Collection entries
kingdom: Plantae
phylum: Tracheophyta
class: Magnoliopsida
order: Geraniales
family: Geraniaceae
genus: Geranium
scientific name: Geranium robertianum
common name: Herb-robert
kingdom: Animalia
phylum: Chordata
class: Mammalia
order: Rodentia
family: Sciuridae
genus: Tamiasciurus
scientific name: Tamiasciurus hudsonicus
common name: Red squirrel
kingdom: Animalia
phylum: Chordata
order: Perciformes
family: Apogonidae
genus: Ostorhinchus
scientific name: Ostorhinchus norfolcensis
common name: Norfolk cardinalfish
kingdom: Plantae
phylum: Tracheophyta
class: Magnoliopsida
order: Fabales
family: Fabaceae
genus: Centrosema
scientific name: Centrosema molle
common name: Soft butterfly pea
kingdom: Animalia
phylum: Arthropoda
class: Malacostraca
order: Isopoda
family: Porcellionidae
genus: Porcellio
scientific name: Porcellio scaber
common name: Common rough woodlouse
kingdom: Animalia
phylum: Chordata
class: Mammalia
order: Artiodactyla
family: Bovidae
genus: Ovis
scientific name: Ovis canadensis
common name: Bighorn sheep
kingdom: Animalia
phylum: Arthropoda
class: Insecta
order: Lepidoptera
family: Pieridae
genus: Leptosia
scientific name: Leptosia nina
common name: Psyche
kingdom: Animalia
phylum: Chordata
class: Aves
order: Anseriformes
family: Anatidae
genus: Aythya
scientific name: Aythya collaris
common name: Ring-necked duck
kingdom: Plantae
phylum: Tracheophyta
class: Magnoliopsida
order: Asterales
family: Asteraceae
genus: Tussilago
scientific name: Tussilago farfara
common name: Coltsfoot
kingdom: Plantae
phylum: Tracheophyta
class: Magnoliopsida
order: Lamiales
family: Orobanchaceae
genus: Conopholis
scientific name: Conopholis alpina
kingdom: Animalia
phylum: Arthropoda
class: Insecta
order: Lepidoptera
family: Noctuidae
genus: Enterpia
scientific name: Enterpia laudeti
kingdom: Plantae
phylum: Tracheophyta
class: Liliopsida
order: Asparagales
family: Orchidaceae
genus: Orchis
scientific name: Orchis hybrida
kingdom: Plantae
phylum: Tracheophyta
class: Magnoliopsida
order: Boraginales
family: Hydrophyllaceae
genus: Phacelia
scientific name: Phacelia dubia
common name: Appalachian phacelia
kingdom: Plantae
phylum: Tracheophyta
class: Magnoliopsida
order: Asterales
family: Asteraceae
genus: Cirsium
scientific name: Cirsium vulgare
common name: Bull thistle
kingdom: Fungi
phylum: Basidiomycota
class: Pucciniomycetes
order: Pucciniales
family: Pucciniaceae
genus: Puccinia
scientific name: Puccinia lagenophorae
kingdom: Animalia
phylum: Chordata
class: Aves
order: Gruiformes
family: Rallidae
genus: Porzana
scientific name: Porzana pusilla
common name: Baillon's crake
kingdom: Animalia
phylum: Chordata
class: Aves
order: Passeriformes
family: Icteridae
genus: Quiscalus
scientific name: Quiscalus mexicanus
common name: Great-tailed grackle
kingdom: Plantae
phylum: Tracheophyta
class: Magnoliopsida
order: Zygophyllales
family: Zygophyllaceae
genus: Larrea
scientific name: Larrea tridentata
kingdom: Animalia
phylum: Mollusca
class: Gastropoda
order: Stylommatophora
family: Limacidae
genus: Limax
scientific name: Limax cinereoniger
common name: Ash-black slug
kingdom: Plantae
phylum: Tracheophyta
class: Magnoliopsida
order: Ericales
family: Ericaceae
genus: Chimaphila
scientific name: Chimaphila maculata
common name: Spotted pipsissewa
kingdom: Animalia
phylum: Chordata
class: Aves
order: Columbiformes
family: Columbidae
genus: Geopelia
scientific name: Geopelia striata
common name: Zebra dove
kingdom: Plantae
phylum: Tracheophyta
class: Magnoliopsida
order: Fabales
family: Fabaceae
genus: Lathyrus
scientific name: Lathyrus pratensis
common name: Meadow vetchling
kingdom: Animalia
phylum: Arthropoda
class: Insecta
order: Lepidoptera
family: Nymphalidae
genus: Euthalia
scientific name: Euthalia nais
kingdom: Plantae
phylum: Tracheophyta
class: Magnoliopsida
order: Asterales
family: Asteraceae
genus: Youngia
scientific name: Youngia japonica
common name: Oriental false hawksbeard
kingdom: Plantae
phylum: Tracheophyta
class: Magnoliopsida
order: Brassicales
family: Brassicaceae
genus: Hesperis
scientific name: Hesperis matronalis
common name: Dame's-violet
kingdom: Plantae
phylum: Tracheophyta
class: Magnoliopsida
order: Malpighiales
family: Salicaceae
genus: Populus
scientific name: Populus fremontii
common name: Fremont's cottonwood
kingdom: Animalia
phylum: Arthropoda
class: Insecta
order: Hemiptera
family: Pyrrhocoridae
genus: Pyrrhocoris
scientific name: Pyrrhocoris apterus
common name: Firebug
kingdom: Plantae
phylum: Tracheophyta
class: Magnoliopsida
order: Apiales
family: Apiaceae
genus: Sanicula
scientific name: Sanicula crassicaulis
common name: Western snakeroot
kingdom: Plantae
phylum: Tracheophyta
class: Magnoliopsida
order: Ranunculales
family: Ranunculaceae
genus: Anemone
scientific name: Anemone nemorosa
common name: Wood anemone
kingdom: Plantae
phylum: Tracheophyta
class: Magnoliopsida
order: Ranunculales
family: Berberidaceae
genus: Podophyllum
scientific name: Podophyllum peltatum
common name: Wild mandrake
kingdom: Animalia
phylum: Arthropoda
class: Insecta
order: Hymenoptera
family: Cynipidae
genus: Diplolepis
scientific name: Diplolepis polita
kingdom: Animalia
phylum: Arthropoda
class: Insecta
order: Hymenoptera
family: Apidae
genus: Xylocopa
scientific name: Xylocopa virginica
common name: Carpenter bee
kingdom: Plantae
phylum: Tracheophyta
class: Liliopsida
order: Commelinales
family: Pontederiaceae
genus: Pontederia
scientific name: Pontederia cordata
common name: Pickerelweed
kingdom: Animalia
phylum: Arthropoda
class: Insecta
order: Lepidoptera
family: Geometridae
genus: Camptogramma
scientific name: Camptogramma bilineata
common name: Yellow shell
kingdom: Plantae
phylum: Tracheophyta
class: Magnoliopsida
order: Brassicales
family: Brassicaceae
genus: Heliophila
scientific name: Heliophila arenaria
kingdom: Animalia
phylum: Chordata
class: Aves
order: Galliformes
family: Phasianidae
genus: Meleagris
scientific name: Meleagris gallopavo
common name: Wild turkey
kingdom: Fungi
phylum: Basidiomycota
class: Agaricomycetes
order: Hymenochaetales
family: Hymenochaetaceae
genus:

## CHALLENGE
Arrange every line of the material as a numbered list, leaving out any blank lines.

## RIGHT ANSWER
1. kingdom: Plantae
2. phylum: Tracheophyta
3. class: Magnoliopsida
4. order: Geraniales
5. family: Geraniaceae
6. genus: Geranium
7. scientific name: Geranium robertianum
8. common name: Herb-robert
9. kingdom: Animalia
10. phylum: Chordata
11. class: Mammalia
12. order: Rodentia
13. family: Sciuridae
14. genus: Tamiasciurus
15. scientific name: Tamiasciurus hudsonicus
16. common name: Red squirrel
17. kingdom: Animalia
18. phylum: Chordata
19. order: Perciformes
20. family: Apogonidae
21. genus: Ostorhinchus
22. scientific name: Ostorhinchus norfolcensis
23. common name: Norfolk cardinalfish
24. kingdom: Plantae
25. phylum: Tracheophyta
26. class: Magnoliopsida
27. order: Fabales
28. family: Fabaceae
29. genus: Centrosema
30. scientific name: Centrosema molle
31. common name: Soft butterfly pea
32. kingdom: Animalia
33. phylum: Arthropoda
34. class: Malacostraca
35. order: Isopoda
36. family: Porcellionidae
37. genus: Porcellio
38. scientific name: Porcellio scaber
39. common name: Common rough woodlouse
40. kingdom: Animalia
41. phylum: Chordata
42. class: Mammalia
43. order: Artiodactyla
44. family: Bovidae
45. genus: Ovis
46. scientific name: Ovis canadensis
47. common name: Bighorn sheep
48. kingdom: Animalia
49. phylum: Arthropoda
50. class: Insecta
51. order: Lepidoptera
52. family: Pieridae
53. genus: Leptosia
54. scientific name: Leptosia nina
55. common name: Psyche
56. kingdom: Animalia
57. phylum: Chordata
58. class: Aves
59. order: Anseriformes
60. family: Anatidae
61. genus: Aythya
62. scientific name: Aythya collaris
63. common name: Ring-necked duck
64. kingdom: Plantae
65. phylum: Tracheophyta
66. class: Magnoliopsida
67. order: Asterales
68. family: Asteraceae
69. genus: Tussilago
70. scientific name: Tussilago farfara
71. common name: Coltsfoot
72. kingdom: Plantae
73. phylum: Tracheophyta
74. class: Magnoliopsida
75. order: Lamiales
76. family: Orobanchaceae
77. genus: Conopholis
78. scientific name: Conopholis alpina
79. kingdom: Animalia
80. phylum: Arthropoda
81. class: Insecta
82. order: Lepidoptera
83. family: Noctuidae
84. genus: Enterpia
85. scientific name: Enterpia laudeti
86. kingdom: Plantae
87. phylum: Tracheophyta
88. class: Liliopsida
89. order: Asparagales
90. family: Orchidaceae
91. genus: Orchis
92. scientific name: Orchis hybrida
93. kingdom: Plantae
94. phylum: Tracheophyta
95. class: Magnoliopsida
96. order: Boraginales
97. family: Hydrophyllaceae
98. genus: Phacelia
99. scientific name: Phacelia dubia
100. common name: Appalachian phacelia
101. kingdom: Plantae
102. phylum: Tracheophyta
103. class: Magnoliopsida
104. order: Asterales
105. family: Asteraceae
106. genus: Cirsium
107. scientific name: Cirsium vulgare
108. common name: Bull thistle
109. kingdom: Fungi
110. phylum: Basidiomycota
111. class: Pucciniomycetes
112. order: Pucciniales
113. family: Pucciniaceae
114. genus: Puccinia
115. scientific name: Puccinia lagenophorae
116. kingdom: Animalia
117. phylum: Chordata
118. class: Aves
119. order: Gruiformes
120. family: Rallidae
121. genus: Porzana
122. scientific name: Porzana pusilla
123. common name: Baillon's crake
124. kingdom: Animalia
125. phylum: Chordata
126. class: Aves
127. order: Passeriformes
128. family: Icteridae
129. genus: Quiscalus
130. scientific name: Quiscalus mexicanus
131. common name: Great-tailed grackle
132. kingdom: Plantae
133. phylum: Tracheophyta
134. class: Magnoliopsida
135. order: Zygophyllales
136. family: Zygophyllaceae
137. genus: Larrea
138. scientific name: Larrea tridentata
139. kingdom: Animalia
140. phylum: Mollusca
141. class: Gastropoda
142. order: Stylommatophora
143. family: Limacidae
144. genus: Limax
145. scientific name: Limax cinereoniger
146. common name: Ash-black slug
147. kingdom: Plantae
148. phylum: Tracheophyta
149. class: Magnoliopsida
150. order: Ericales
151. family: Ericaceae
152. genus: Chimaphila
153. scientific name: Chimaphila maculata
154. common name: Spotted pipsissewa
155. kingdom: Animalia
156. phylum: Chordata
157. class: Aves
158. order: Columbiformes
159. family: Columbidae
160. genus: Geopelia
161. scientific name: Geopelia striata
162. common name: Zebra dove
163. kingdom: Plantae
164. phylum: Tracheophyta
165. class: Magnoliopsida
166. order: Fabales
167. family: Fabaceae
168. genus: Lathyrus
169. scientific name: Lathyrus pratensis
170. common name: Meadow vetchling
171. kingdom: Animalia
172. phylum: Arthropoda
173. class: Insecta
174. order: Lepidoptera
175. family: Nymphalidae
176. genus: Euthalia
177. scientific name: Euthalia nais
178. kingdom: Plantae
179. phylum: Tracheophyta
180. class: Magnoliopsida
181. order: Asterales
182. family: Asteraceae
183. genus: Youngia
184. scientific name: Youngia japonica
185. common name: Oriental false hawksbeard
186. kingdom: Plantae
187. phylum: Tracheophyta
188. class: Magnoliopsida
189. order: Brassicales
190. family: Brassicaceae
191. genus: Hesperis
192. scientific name: Hesperis matronalis
193. common name: Dame's-violet
194. kingdom: Plantae
195. phylum: Tracheophyta
196. class: Magnoliopsida
197. order: Malpighiales
198. family: Salicaceae
199. genus: Populus
200. scientific name: Populus fremontii
201. common name: Fremont's cottonwood
202. kingdom: Animalia
203. phylum: Arthropoda
204. class: Insecta
205. order: Hemiptera
206. family: Pyrrhocoridae
207. genus: Pyrrhocoris
208. scientific name: Pyrrhocoris apterus
209. common name: Firebug
210. kingdom: Plantae
211. phylum: Tracheophyta
212. class: Magnoliopsida
213. order: Apiales
214. family: Apiaceae
215. genus: Sanicula
216. scientific name: Sanicula crassicaulis
217. common name: Western snakeroot
218. kingdom: Plantae
219. phylum: Tracheophyta
220. class: Magnoliopsida
221. order: Ranunculales
222. family: Ranunculaceae
223. genus: Anemone
224. scientific name: Anemone nemorosa
225. common name: Wood anemone
226. kingdom: Plantae
227. phylum: Tracheophyta
228. class: Magnoliopsida
229. order: Ranunculales
230. family: Berberidaceae
231. genus: Podophyllum
232. scientific name: Podophyllum peltatum
233. common name: Wild mandrake
234. kingdom: Animalia
235. phylum: Arthropoda
236. class: Insecta
237. order: Hymenoptera
238. family: Cynipidae
239. genus: Diplolepis
240. scientific name: Diplolepis polita
241. kingdom: Animalia
242. phylum: Arthropoda
243. class: Insecta
244. order: Hymenoptera
245. family: Apidae
246. genus: Xylocopa
247. scientific name: Xylocopa virginica
248. common name: Carpenter bee
249. kingdom: Plantae
250. phylum: Tracheophyta
251. class: Liliopsida
252. order: Commelinales
253. family: Pontederiaceae
254. genus: Pontederia
255. scientific name: Pontederia cordata
256. common name: Pickerelweed
257. kingdom: Animalia
258. phylum: Arthropoda
259. class: Insecta
260. order: Lepidoptera
261. family: Geometridae
262. genus: Camptogramma
263. scientific name: Camptogramma bilineata
264. common name: Yellow shell
265. kingdom: Plantae
266. phylum: Tracheophyta
267. class: Magnoliopsida
268. order: Brassicales
269. family: Brassicaceae
270. genus: Heliophila
271. scientific name: Heliophila arenaria
272. kingdom: Animalia
273. phylum: Chordata
274. class: Aves
275. order: Galliformes
276. family: Phasianidae
277. genus: Meleagris
278. scientific name: Meleagris gallopavo
279. common name: Wild turkey
280. kingdom: Fungi
281. phylum: Basidiomycota
282. class: Agaricomycetes
283. order: Hymenochaetales
284. family: Hymenochaetaceae
285. genus:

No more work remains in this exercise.